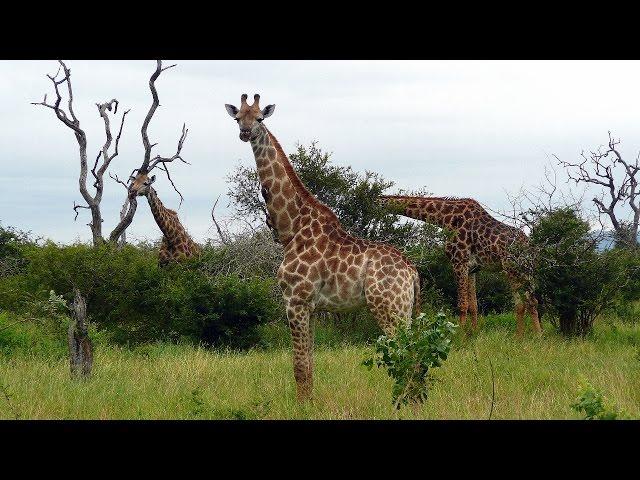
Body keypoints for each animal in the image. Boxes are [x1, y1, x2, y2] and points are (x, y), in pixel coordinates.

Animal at [225, 94, 420, 402]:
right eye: (237, 118)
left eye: (260, 118)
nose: (245, 133)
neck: (292, 229)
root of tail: (412, 272)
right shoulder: (313, 307)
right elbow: (310, 364)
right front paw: (310, 403)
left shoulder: (295, 300)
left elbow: (299, 366)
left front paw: (302, 406)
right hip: (404, 309)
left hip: (389, 307)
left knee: (408, 355)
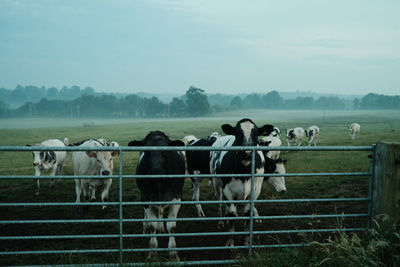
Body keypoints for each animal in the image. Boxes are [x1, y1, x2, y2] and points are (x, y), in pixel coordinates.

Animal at [127, 132, 185, 262]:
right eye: (146, 151)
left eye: (166, 151)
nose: (156, 173)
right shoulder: (146, 197)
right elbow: (152, 225)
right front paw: (152, 251)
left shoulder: (176, 197)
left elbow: (171, 227)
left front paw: (173, 253)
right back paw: (146, 227)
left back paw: (161, 227)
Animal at [211, 118, 286, 248]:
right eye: (238, 134)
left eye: (256, 135)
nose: (247, 153)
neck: (244, 170)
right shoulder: (228, 190)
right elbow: (232, 215)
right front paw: (231, 241)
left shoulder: (255, 190)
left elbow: (247, 213)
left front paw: (246, 239)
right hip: (217, 183)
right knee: (219, 199)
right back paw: (221, 221)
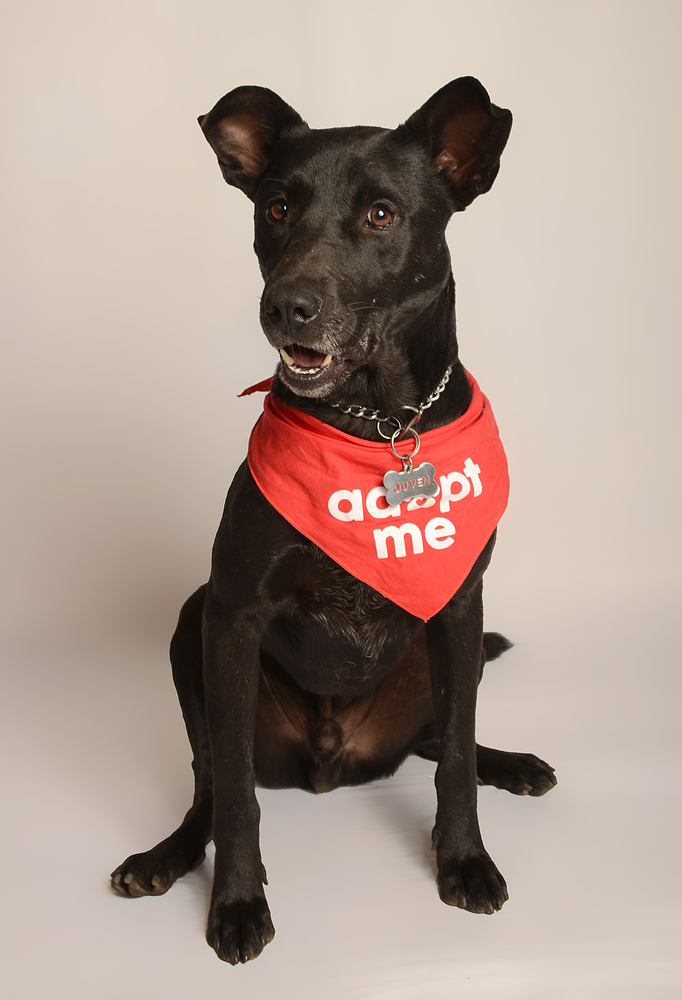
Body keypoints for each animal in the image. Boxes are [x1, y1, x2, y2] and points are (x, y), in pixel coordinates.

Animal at [110, 80, 552, 968]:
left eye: (381, 215)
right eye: (277, 206)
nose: (288, 306)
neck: (378, 426)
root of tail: (330, 767)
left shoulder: (460, 606)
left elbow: (456, 755)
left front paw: (464, 859)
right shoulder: (232, 613)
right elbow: (236, 797)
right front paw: (236, 902)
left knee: (437, 737)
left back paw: (512, 762)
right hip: (190, 628)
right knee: (209, 782)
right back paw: (168, 854)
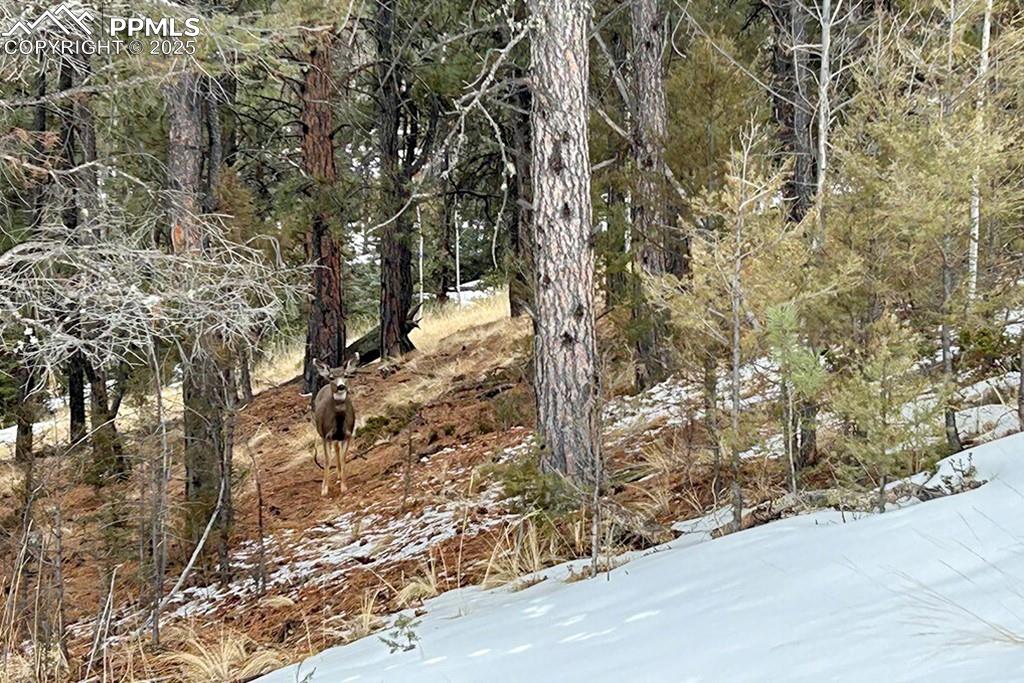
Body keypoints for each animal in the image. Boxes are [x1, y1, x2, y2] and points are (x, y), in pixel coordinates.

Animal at [312, 354, 359, 497]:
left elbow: (344, 458)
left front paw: (344, 486)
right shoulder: (325, 435)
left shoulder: (348, 434)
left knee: (337, 448)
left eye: (345, 375)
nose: (341, 386)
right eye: (331, 377)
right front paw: (324, 489)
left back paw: (339, 475)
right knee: (335, 448)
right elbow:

Work to complete:
Out of the records above, please copy exactly the lines from the line with "left knee: (408, 355)" up to and including the line with "nose: (156, 173)", minus the pictures.

Response for this exercise:
left knee: (408, 355)
Body keypoints for each animal in the image. Boxes are [x1, y1, x2, y2] and points are (x, y), in pixel coordinates.

Animal at [127, 132, 185, 262]:
right eye: (146, 151)
left eye: (166, 151)
nose: (156, 173)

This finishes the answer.